Seaside Heights Elementary School was among the dozens of schools and emergency services buildings across Oregon to receive funds for seismic rehabilitation grants from Business Oregon.
A total of $85 million was approved for 34 schools and six emergency service organizations, Business Oregon reported Friday.
The Seaside School District will receive $2.5 million for work at the Heights. Total cost for the elementary school and gymnasium portion of school construction will total between $14 million and $15 million, project manager Jim Henry said at an April 6 meeting of the district’s School Construction Citizen Oversight Committee.
The Heights project is part of the larger plan to move local schools out of the tsunami zone to the Southeast Hills, approved by voters with passage of a $99.7 million bond in 2016.
The expanded school will house current students as well as students from Gearhart.
Gearhart Elementary School will close in June 2020 and students relocated to the expanded Heights campus outside the tsunami inundation zone.
Henry said funds from the seismic grant will go to reinforcing the roof, exterior and interior wall connections, along with stiffer walls to provide additional shear capacity inside the school. Exterior concrete walls will be reinforced ito help stiffen the building overall.
Of the $85 million delivered, about $75 million will go to Oregon schools.
The maximum grant per school is $2.5 million, district superintendent Sheila Roley said.
In announcing the grant, Business Oregon reported that the Seismic Rehabilitation Grant Program is a state of Oregon competitive grant program that provides funding for the seismic rehabilitation of critical public buildings, particularly public schools and emergency services facilities. It is one of the infrastructure programs Business Oregon administers to help develop livable and prosperous communities in addition to business development services and programs.
This is the fifth round of funding Business Oregon has awarded under the program, Business Oregon said.

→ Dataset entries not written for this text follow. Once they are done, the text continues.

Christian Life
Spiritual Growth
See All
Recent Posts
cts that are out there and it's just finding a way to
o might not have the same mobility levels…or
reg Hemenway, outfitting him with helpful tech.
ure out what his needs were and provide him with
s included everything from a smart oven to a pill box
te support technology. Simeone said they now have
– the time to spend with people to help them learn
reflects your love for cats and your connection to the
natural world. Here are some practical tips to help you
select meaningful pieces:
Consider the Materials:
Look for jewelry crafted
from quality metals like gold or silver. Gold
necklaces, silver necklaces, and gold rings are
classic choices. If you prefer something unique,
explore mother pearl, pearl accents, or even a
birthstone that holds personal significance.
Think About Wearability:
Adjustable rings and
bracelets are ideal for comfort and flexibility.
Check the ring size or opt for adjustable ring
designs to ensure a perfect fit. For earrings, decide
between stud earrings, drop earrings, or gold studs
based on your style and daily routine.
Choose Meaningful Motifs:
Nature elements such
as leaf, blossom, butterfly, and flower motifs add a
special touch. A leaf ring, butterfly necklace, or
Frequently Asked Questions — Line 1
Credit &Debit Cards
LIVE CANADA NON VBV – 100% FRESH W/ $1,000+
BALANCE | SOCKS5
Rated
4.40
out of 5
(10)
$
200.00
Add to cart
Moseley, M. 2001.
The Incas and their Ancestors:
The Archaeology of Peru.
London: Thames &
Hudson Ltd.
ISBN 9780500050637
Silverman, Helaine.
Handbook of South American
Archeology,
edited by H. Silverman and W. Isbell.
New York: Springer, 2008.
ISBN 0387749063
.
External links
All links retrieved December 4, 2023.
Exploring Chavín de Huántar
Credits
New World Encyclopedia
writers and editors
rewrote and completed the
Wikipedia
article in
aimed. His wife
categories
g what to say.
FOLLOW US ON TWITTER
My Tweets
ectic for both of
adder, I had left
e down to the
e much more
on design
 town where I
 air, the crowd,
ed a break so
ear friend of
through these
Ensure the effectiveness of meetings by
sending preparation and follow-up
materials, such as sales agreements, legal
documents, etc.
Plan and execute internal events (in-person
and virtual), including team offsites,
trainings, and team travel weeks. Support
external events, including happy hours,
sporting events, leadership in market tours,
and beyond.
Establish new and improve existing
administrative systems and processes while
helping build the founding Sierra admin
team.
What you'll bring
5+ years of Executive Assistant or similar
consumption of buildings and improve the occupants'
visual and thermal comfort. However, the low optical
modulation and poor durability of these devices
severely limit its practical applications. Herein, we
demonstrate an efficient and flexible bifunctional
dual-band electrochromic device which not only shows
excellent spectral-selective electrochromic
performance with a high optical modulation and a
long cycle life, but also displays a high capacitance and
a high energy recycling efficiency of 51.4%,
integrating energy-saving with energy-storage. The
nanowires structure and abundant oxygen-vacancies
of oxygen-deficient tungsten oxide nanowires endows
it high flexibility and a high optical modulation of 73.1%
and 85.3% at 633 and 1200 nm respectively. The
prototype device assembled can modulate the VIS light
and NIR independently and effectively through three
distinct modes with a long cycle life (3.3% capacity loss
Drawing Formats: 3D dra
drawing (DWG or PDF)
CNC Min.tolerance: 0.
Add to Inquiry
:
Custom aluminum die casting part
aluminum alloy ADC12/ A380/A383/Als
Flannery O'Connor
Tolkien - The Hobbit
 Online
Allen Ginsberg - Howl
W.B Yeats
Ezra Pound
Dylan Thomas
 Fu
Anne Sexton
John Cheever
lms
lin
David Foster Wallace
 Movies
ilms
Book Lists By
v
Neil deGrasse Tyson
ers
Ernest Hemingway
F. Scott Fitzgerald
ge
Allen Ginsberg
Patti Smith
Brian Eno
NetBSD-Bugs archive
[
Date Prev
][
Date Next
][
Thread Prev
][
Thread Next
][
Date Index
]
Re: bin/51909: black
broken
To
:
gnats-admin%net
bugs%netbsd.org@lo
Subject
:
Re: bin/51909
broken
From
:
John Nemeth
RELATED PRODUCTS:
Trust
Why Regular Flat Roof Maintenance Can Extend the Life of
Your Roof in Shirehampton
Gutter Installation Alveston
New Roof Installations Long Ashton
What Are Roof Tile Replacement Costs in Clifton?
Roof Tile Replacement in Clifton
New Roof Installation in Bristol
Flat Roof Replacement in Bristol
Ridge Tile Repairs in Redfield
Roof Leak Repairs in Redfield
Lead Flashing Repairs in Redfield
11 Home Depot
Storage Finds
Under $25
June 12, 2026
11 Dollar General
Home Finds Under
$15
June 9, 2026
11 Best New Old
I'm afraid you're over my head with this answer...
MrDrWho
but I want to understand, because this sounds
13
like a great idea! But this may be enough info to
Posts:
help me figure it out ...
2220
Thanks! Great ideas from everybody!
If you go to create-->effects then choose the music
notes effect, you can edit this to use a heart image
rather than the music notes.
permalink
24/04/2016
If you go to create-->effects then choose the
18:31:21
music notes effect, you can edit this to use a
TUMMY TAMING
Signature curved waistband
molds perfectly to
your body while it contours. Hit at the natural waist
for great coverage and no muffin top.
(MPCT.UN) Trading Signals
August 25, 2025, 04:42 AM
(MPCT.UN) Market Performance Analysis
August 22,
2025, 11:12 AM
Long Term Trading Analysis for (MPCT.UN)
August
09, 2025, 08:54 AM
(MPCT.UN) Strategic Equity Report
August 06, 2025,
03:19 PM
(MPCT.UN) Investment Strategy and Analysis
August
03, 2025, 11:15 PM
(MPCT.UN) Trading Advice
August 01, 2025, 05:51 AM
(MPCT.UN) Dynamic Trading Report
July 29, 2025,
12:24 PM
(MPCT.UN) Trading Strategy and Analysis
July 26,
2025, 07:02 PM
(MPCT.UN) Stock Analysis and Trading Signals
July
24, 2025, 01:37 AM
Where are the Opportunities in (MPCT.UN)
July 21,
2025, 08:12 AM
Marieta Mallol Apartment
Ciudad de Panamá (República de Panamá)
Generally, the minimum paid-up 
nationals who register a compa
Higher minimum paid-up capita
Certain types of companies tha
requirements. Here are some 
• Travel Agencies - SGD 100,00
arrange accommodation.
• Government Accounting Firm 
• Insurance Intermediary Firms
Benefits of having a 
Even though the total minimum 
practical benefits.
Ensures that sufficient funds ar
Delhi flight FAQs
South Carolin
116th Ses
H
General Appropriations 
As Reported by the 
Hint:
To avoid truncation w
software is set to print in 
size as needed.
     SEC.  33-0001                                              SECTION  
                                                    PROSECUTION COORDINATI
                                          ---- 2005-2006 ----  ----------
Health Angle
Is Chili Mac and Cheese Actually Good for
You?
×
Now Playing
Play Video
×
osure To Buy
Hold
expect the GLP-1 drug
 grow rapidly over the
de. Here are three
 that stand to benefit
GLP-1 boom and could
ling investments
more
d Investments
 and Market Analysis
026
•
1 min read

“At some point, the state of Oregon set a goal of seismically retrofitting all of the older school buildings in the state,” Roley said.
This money is just for upgrades at the Heights school, she said, not for work at the middle and high school or other purposes.
Design development is complete, Henry said, including classroom types, gymnasium and covered play areas, technology improvements and building security. Construction teams are also creating a fire lane around the elementary school. “It’s going to be busy at the Heights.”
The foundation work for the Heights gymnasium, newly separated out from the school building, begins when school ends in mid-June. Work will continued through the school year, from Tuesdays through Saturdays, to give construction crews one day a week to work when students are not in attendance. “It’s always hard to have construction while there’s school, but I think we have a pretty good scenario how to make it happen.”
The Heights school project is expected to be completed by summer 2020. “By August 1, hopefully we can put furniture in,” Roley said.